Uma coisa
que me chama a atenção, quando vejo um escritor dar uma entrevista ou em
conversas com estranhos, é o “despistamento”. Não sei por que, não
gostam de revelar quem os influenciou ou ajudou a formar seu estilo.
Nelson Rodrigues era mestre nisto. Numa conversa com um grupo de amigos
ouvi, em menos de meia hora, ele dizer que lia Dostoiévski desde
criança, que nunca o havia lido e que “já tinha dado uma olhada”. É
claro que todos nós sabíamos que Nelson não apenas lia o mestre russo
como o citava frequentemente em suas crônicas e até mesmo suas peças.
No entanto, Nelson sempre afirmou aos quatro ventos que era grande
leitor dos folhetins e dos romances policiais. Despistava com uns e era
categórico com outros.
Rachel de
Queiroz também despistava. E uma das vezes em que conversamos, me
afirmou que não lia policiais e, sem seguida, me pediu sugestão de
alguns autores. Pouco tempo depois recebi dela TANTOS ANOS, seu
belo livro de memórias escrito a quatro mãos com Maria Luíza Queiroz e,
no capítulo 42, em que fala dos livros e de sua biblioteca, está lá para
todo mundo ler: “Entretanto, o que ocupa mais espaço,
literalmente metros e metros, às vezes em fila dupla, são os
pocket-books policiais. De Agatha Christie aos mais sofisticados,
Dashiell Hammett, Raymond Chandler, Ngaio Marsh, Rex Stout (uma paixão),
Mick Spillane (não gosta muito) John Lê Carré; de franceses, apenas
Simenon. Além desses, os mais modernos, Patrícia Highsmith, Josephine
Tey e tantos e tantos mais.”
Maria Luíza
Queiroz continua: “Os amigos que viajam sempre lhe trazem
pocket-books – o melhor presente. Isso já desde muito tempo: uma das
suas fornecedoras de romances policiais foi Elizabeth Bishop, a grande
poeta americana.”
Recentemente
li crítica sobre um romance de um amigo, grande sucesso no país, dizendo
que o livro tinha recebido “influência narrativa” de Stern e Machado de
Assis. Fiquei abobalhado, a história, o ritmo narrativo e até mesmo o
enredo tinha uma clara influência de Fielding. Até mesmo os nomes dos
personagens eram semelhantes aos do grande romancista inglês.
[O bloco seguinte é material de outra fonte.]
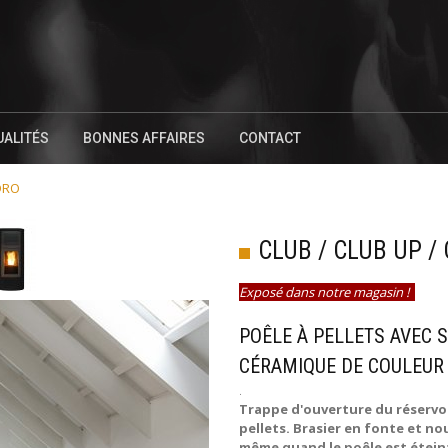
UALITÉS
BONNES AFFAIRES
CONTACT
YDRO
CLUB / CLUB UP 
Exposé dans notre magasin !
POÊLE À PELLETS AVEC 
CÉRAMIQUE DE COULEUR 
.
Trappe d'ouverture du réservoi
pellets. Brasier en fonte et n
même quand le poêle est éteint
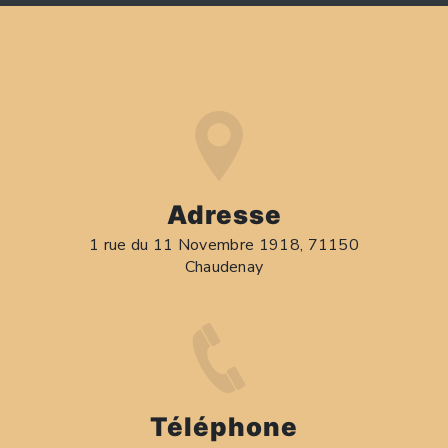
Adresse
1 rue du 11 Novembre 1918, 71150
Chaudenay
Téléphone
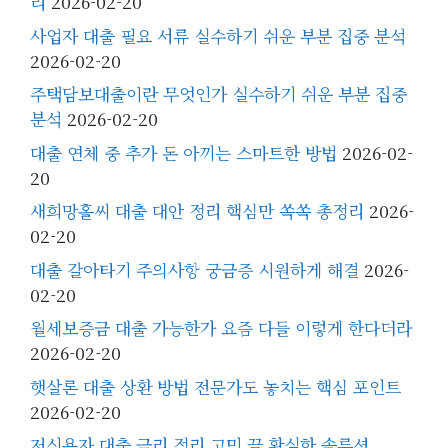
리
2026-02-20
사업자 대출 필요 서류 실수하기 쉬운 부분 집중 분석
2026-02-20
주택담보대출이란 무엇인가 실수하기 쉬운 부분 집중
분석
2026-02-20
대출 연체 중 추가 돈 아끼는 스마트한 방법
2026-02-
20
새희망홀씨 대출 대안 정리 핵심만 쏙쏙 총정리
2026-
02-20
대출 갈아타기 주의사항 궁금증 시원하게 해결
2026-
02-20
월세보증금 대출 가능한가 요즘 다들 이렇게 한다더라
2026-02-20
햇살론 대출 상환 방법 전문가도 놓치는 핵심 포인트
2026-02-20
저신용자 대출 금리 정리 고민 끝 확실한 솔루션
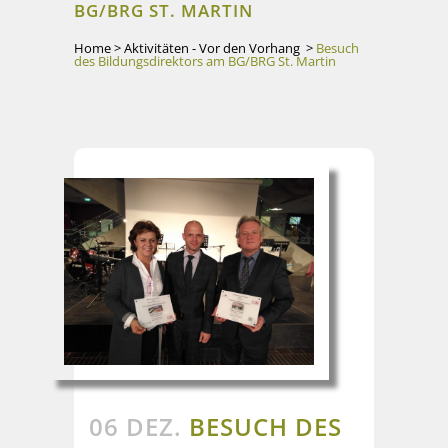
BG/BRG ST. MARTIN
Home
>
Aktivitäten - Vor den Vorhang
>
Besuch
des Bildungsdirektors am BG/BRG St. Martin
06 DEZ.
BESUCH DES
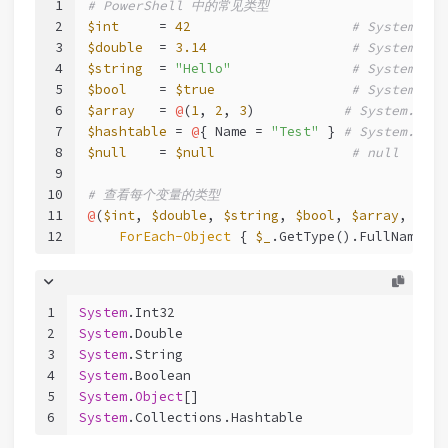
1
# PowerShell 中的常见类型
2
$int
     = 
42
# System.Int
3
$double
  = 
3.14
# System.Dou
4
$string
  = 
"Hello"
# System.Str
5
$bool
    = 
$true
# System.Boo
6
$array
   = 
@
(
1
, 
2
, 
3
)           
# System.Obje
7
$hashtable
 = 
@
{ Name = 
"Test"
 } 
# System.Coll
8
$null
    = 
$null
# null
9
10
# 查看每个变量的类型
11
@
(
$int
, 
$double
, 
$string
, 
$bool
, 
$array
, 
$has
12
ForEach-Object
 { 
$_
.GetType().FullName }
1
System
.Int32
2
System
.Double
3
System
.String
4
System
.Boolean
5
System
.
Object
[]
6
System
.Collections.Hashtable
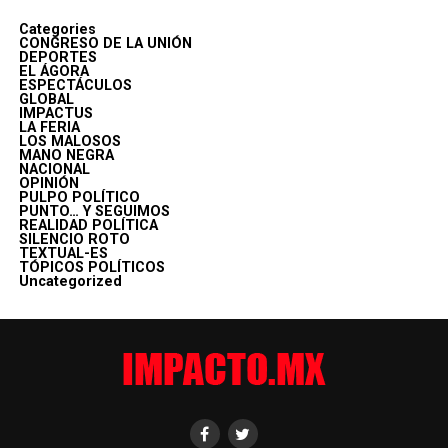
Categories
CONGRESO DE LA UNIÓN
DEPORTES
EL ÁGORA
ESPECTÁCULOS
GLOBAL
IMPACTUS
LA FERIA
LOS MALOSOS
MANO NEGRA
NACIONAL
OPINIÓN
PULPO POLÍTICO
PUNTO… Y SEGUIMOS
REALIDAD POLÍTICA
SILENCIO ROTO
TEXTUAL-ES
TÓPICOS POLÍTICOS
Uncategorized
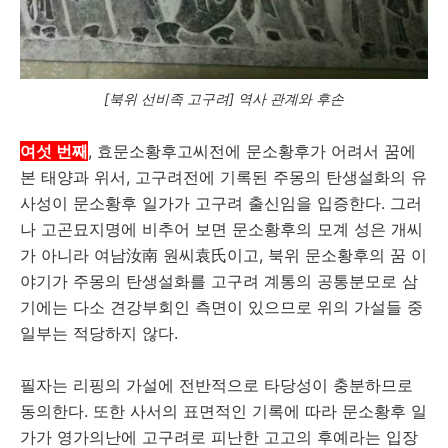
[북위 선비족 고구려] 역사 관계와 후손
여섯 번째
, 효문소황후고씨전에 문소황후가 어려서 꿈에
본 태양과 위서, 고구려전에 기록된 주몽의 탄생설화의 유
사성이 문소황후 일가가 고구려 출신임을 입증한다. 그러
나 고곤묘지명에 비추어 보면 문소황후의 모계 성은 개씨
가 아니라 여남汝南 원씨袁氏이고, 북위 문소황후의 꿈 이
야기가 주몽의 탄생설화를 고구려 계통의 공통분모로 삼
기에는 다소 견강부회인 측면이 있으므로 위의 가설들 중
일부는 적당하지 않다.
필자는 리핑의 가설에 전반적으로 타당성이 충분하므로
동의한다. 또한 사서의 표면적인 기록에 따라 문소황후 일
가가 영가의난에 고구려로 피난한 고고의 후예라는 입장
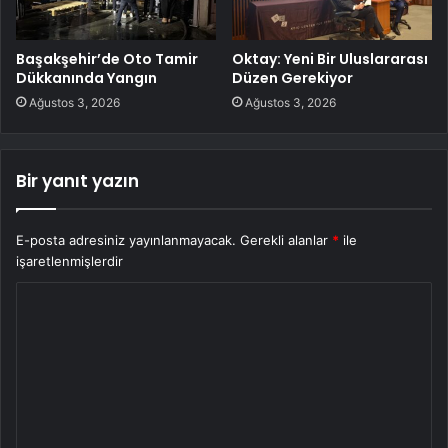
Başakşehir’de Oto Tamir
Oktay: Yeni Bir Uluslararası
Dükkanında Yangın
Düzen Gerekiyor
Ağustos 3, 2026
Ağustos 3, 2026
Bir yanıt yazın
E-posta adresiniz yayınlanmayacak.
Gerekli alanlar
*
ile
işaretlenmişlerdir
Y
o
r
u
m
*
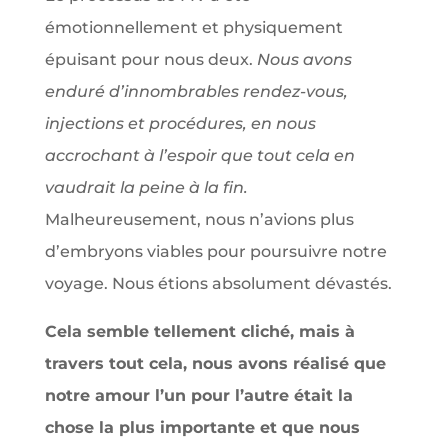
émotionnellement et physiquement
épuisant pour nous deux.
Nous avons
enduré d’innombrables rendez-vous,
injections et procédures, en nous
accrochant à l’espoir que tout cela en
vaudrait la peine à la fin.
Malheureusement, nous n’avions plus
d’embryons viables pour poursuivre notre
voyage. Nous étions absolument dévastés.
Cela semble tellement cliché, mais à
travers tout cela, nous avons réalisé que
notre amour l’un pour l’autre était la
chose la plus importante et que nous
Telefonei
para o escritor e ele, rindo feito criança, me respondeu:
“Despistamento, Braz. Despistamento!”
Meditei
sobre o caso e concordei: o escritor tem o direito de despistar seus
inspiradores ou paradigmas. Seria extremamente chato começarmos a ler
O NOME DA ROSA, por exemplo, sabendo que o veneno que está nas
páginas dos livros veio de O CASO SAINT-FIACRE, de Simenon, onde
o veneno está nas páginas do missal, que o capítulo tal é quase uma
transcrição de um trecho do ZADIG, de Voltaire, etc., etc.
Humberto Eco, aliás, faz uma verdadeira brincadeira com os leitores,
citando abertamente outros livros, outros personagens (alguns explícitos
como, por exemplo o nome de Adson - elementar, meu caro Watson –
homenageando Conan Doyle).
Mas comecei
falando de “despistamentos” e me perdi na crônica. Talvez seja melhor
seguir pistas, como fazem os detetives e os jornalistas, para um bom
divertimento. E quem quiser se divertir com uma boa, excelente
literatura, aconselho CRIME FEITO EM CASA, antologia de contos
policiais organizada por Flávio Moreira da Costa, publicada pela Record
Editores.
O livro, que
é sucesso de venda, nos dá um panorama da Literatura Policial Brasileira
desde Machado de Assis até os dias de hoje. Lendo-o descobrimos por
que Elizabeth Bishop, Vinícius de Moraes, Guimarães Rosa, que tem
alguns contos policiais escrito mas, infelizmente, não publicados,
Nelson Rodrigues, Rachel de Queiroz e tantos outros grandes escritores
foram aficionados do gênero.
Ler um bom
livro Policial é um dos poucos prazeres que resistem ao tempo e que, dia
a dia, ganha mais adeptos. CRIME FEITO EM CASA, certamente, é um
livro que ajuda a conquistar estes adeptos.